* _Stated exercise A_: In the records, reproduce the lines from the one containing "Rendered at 1654 by 1241 pixels." through the one containing "picture [0, 0, 1654, 1241]", including both of those lines.

* _Document text_:
## Start

# Please critique my muffler mod (MS290)



## Positrack (Jan 14, 2010)

Okay, here's the deal... I wanted to open up the muff while keeping the saw as quiet as possible. The way I did it was to open up as much area as I could outside of the baffle so the exhaust would still have to go through the baffle; it just wouldn't have to squeeze through the two absurdly tiny holes to get out. I did grind down the baffle a bit and bent in the recessed area so the exhaust has a straighter shot at the outlet, and I contoured (fancy word for "bent") the lip to make the opening sort of "3D" if you see what I mean. It is a pretty big opening. I also opened up the deflector a bit. My main concern is the baffle becoming the new restriction. I counted 22 1/4" holes in the baffle (11 per side) which ought to flow quite a bit, but I imagine my mod is still more restrictive than the "straight through the depression" mods I've seen most guys do since the exhaust must still go through the baffle. What do you guys think? Am I leaving a lot on the table by not "straight piping" through the depression or do you think the baffle will flow well enough? Any feedback/recommendations would be appreciated.

I ran it and tuned the low speed, but haven't had a chance to tune the high speed yet (I finished late. My neighbors are good and I'd like to keep 'em that way...). It really didn't seem too much louder than stock, but it sounded WAY better and badder. Me likes! I'll have to get it tuned and do some cutting with it and see if it helped.

## End

* _Stated exercise B_: List every change to the muffler that the poster in the muffler thread says was made.

Items listed in a dataset:
## Start

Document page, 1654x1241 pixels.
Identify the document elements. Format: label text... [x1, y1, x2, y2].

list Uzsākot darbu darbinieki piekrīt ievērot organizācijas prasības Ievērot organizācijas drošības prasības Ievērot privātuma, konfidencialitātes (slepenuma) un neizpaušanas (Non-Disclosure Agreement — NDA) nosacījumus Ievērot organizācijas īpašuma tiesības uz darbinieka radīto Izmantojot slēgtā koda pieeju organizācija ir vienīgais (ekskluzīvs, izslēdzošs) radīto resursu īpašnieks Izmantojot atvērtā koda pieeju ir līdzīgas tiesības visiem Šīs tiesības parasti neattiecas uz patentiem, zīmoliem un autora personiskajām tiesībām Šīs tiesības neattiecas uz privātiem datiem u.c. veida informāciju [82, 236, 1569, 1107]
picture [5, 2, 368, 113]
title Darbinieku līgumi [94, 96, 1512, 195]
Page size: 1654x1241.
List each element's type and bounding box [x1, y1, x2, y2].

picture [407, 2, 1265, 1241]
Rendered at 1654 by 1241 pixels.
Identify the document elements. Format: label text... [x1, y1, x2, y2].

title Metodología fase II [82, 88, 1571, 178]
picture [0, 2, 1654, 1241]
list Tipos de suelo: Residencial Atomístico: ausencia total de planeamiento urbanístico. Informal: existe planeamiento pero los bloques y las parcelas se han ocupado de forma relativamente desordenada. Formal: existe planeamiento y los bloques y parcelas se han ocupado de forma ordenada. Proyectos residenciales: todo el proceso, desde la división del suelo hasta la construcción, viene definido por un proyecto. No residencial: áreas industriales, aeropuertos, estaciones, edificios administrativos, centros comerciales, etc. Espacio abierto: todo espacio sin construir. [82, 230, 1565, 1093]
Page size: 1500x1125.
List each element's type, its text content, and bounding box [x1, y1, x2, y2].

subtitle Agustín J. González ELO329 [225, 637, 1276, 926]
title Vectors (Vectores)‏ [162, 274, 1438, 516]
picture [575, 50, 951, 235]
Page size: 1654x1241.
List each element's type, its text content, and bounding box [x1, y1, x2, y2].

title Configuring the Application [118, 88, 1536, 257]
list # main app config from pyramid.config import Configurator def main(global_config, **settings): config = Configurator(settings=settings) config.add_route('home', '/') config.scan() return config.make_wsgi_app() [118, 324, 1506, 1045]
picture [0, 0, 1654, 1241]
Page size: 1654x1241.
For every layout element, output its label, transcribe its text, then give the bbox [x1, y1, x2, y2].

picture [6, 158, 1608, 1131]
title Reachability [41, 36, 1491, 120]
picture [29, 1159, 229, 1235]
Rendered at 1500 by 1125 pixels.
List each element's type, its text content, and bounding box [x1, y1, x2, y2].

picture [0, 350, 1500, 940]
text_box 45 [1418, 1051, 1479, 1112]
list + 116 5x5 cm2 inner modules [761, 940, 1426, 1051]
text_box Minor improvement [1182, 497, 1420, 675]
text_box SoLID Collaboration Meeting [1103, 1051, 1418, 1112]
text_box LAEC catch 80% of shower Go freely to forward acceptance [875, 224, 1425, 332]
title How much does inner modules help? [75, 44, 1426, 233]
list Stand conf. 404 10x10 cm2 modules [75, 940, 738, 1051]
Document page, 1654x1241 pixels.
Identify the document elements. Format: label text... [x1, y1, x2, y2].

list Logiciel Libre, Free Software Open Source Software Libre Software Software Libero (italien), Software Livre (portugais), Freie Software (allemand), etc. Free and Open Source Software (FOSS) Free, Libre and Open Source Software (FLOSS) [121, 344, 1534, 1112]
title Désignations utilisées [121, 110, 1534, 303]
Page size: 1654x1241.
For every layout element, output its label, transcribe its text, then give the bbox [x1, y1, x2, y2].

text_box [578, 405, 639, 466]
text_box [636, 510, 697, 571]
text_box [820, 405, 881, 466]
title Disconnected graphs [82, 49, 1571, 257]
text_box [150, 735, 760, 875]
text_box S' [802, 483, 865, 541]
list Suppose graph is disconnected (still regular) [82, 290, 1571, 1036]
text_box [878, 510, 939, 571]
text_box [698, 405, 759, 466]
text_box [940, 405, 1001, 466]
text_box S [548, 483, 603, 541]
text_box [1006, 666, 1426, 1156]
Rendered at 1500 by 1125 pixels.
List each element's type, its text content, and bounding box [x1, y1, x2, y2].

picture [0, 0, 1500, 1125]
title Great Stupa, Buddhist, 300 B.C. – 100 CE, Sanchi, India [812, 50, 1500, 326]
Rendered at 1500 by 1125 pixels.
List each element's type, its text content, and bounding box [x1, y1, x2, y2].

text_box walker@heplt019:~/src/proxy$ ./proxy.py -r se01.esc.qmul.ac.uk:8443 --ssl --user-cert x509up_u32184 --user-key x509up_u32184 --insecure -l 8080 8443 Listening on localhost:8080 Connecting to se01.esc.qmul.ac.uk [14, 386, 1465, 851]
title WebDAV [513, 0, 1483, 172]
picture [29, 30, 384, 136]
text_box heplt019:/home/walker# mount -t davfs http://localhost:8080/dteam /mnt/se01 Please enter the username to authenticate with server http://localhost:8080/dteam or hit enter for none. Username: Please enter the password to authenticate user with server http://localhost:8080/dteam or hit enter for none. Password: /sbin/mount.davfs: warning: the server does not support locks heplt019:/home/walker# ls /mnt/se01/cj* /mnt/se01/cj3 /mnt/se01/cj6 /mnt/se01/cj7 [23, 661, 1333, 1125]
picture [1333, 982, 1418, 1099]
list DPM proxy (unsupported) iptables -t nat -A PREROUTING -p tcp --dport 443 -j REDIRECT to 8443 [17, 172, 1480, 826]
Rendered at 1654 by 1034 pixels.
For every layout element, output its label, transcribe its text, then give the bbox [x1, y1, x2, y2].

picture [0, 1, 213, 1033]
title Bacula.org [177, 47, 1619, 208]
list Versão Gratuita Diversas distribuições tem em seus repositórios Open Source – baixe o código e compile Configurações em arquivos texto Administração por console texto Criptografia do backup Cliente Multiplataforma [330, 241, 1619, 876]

## End

* _Expected answer A_:
Rendered at 1654 by 1241 pixels.
Identify the document elements. Format: label text... [x1, y1, x2, y2].

title Metodología fase II [82, 88, 1571, 178]
picture [0, 2, 1654, 1241]
list Tipos de suelo: Residencial Atomístico: ausencia total de planeamiento urbanístico. Informal: existe planeamiento pero los bloques y las parcelas se han ocupado de forma relativamente desordenada. Formal: existe planeamiento y los bloques y parcelas se han ocupado de forma ordenada. Proyectos residenciales: todo el proceso, desde la división del suelo hasta la construcción, viene definido por un proyecto. No residencial: áreas industriales, aeropuertos, estaciones, edificios administrativos, centros comerciales, etc. Espacio abierto: todo espacio sin construir. [82, 230, 1565, 1093]
Page size: 1500x1125.
List each element's type, its text content, and bounding box [x1, y1, x2, y2].

subtitle Agustín J. González ELO329 [225, 637, 1276, 926]
title Vectors (Vectores)‏ [162, 274, 1438, 516]
picture [575, 50, 951, 235]
Page size: 1654x1241.
List each element's type, its text content, and bounding box [x1, y1, x2, y2].

title Configuring the Application [118, 88, 1536, 257]
list # main app config from pyramid.config import Configurator def main(global_config, **settings): config = Configurator(settings=settings) config.add_route('home', '/') config.scan() return config.make_wsgi_app() [118, 324, 1506, 1045]
picture [0, 0, 1654, 1241]

* _Expected answer B_:
- Opened up as much area as possible outside the baffle
- Ground down the baffle a bit
- Bent in the recessed area
- Contoured (bent) the lip
- Opened up the deflector a bit